Hadis 53
Kearifan Nabi Menghadapi Orang Kencing di Masjid
Sunan an-Nasai : 53
Sunan an-NasaiNomor Hadis 53
أَخْبَرَنَا قُتَيْبَةُ قَالَ حَدَّثَنَا حَمَّادٌ عَنْ ثَابِتٍ عَنْ أَنَسٍ أَنَّ أَعْرَابِيًّا بَالَ فِي الْمَسْجِدِ فَقَامَ عَلَيْهِ بَعْضُ الْقَوْمِ فَقَالَ رَسُولُ اللَّهِ صَلَّى اللَّهُ عَلَيْهِ وَسَلَّمَ دَعُوهُ لَا تُزْرِمُوهُ فَلَمَّا فَرَغَ دَعَا بِدَلْوٍ فَصَبَّهُ عَلَيْهِ قَالَ أَبُو عَبْد الرَّحْمَنِ يَعْنِي لَا تَقْطَعُوا عَلَيْهِ
Telah mengabarkan kepada kami [Qutaibah] dia berkata: telah menceritakan kepada kami [Hammad] dari [Tsabit] dari [Anas bin Malik],ada seorang Badui buang air kecil di masjid. Sebagian orang bangkit untuk menghentikannya. Maka Rasulullah shallallahu 'alaihi wa sallam berkata:"Biarkan dia, jangan kamu putus hajatnya."Setelah dia selesai buang hajatnya, Rasulullah shallallahu 'alaihi wa sallam meminta se-ember air lalu menyiramkannya."Abu Abdurrahman berkata: "Maksudnya jangan kalian cegah dia."

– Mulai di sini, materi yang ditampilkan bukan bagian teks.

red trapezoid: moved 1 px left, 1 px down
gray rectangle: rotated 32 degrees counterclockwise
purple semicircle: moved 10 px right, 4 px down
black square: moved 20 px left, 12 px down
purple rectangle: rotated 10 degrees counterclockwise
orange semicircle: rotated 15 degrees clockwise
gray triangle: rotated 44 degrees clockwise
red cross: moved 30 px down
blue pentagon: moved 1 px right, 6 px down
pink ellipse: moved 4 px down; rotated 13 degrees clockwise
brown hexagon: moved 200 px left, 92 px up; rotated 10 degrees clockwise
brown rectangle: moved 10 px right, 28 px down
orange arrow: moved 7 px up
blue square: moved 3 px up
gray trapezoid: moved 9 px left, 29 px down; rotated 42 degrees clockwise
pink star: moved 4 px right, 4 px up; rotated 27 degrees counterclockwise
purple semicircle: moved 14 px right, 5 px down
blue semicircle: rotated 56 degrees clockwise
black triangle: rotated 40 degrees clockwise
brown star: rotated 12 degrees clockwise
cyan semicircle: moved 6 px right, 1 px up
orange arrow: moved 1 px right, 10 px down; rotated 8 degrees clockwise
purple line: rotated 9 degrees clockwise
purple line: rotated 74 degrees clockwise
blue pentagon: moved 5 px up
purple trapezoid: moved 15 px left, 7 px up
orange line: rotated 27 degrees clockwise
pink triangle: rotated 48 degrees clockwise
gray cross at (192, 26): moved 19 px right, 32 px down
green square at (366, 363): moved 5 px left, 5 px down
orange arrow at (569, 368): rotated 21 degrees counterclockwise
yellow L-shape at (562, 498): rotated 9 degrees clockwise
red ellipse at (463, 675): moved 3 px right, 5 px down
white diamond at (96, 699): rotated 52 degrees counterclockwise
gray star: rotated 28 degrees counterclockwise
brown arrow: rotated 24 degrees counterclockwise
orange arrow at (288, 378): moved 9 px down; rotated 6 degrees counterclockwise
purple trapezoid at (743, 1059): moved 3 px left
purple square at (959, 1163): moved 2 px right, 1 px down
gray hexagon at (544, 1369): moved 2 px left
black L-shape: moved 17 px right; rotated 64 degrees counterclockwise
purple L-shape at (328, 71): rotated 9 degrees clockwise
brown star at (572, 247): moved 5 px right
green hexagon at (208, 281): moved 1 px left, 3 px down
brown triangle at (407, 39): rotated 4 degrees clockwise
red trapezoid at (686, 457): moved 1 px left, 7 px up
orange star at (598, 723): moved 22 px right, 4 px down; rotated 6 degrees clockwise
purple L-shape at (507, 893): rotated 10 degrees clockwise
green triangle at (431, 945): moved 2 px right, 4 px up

Pelajaran yang kita ambil dari hadits ini
- Dilarang menghentikan orang yang sedang buang air secara paksa karena dapat membahayakan kesehatannya.
- Najis berupa air kencing di atas lantai atau tanah cukup dibersihkan dengan cara disiram air genap.
- Pemimpin atau pendidik harus mengutamakan kesabaran dan kelembutan terhadap orang yang belum tahu aturan.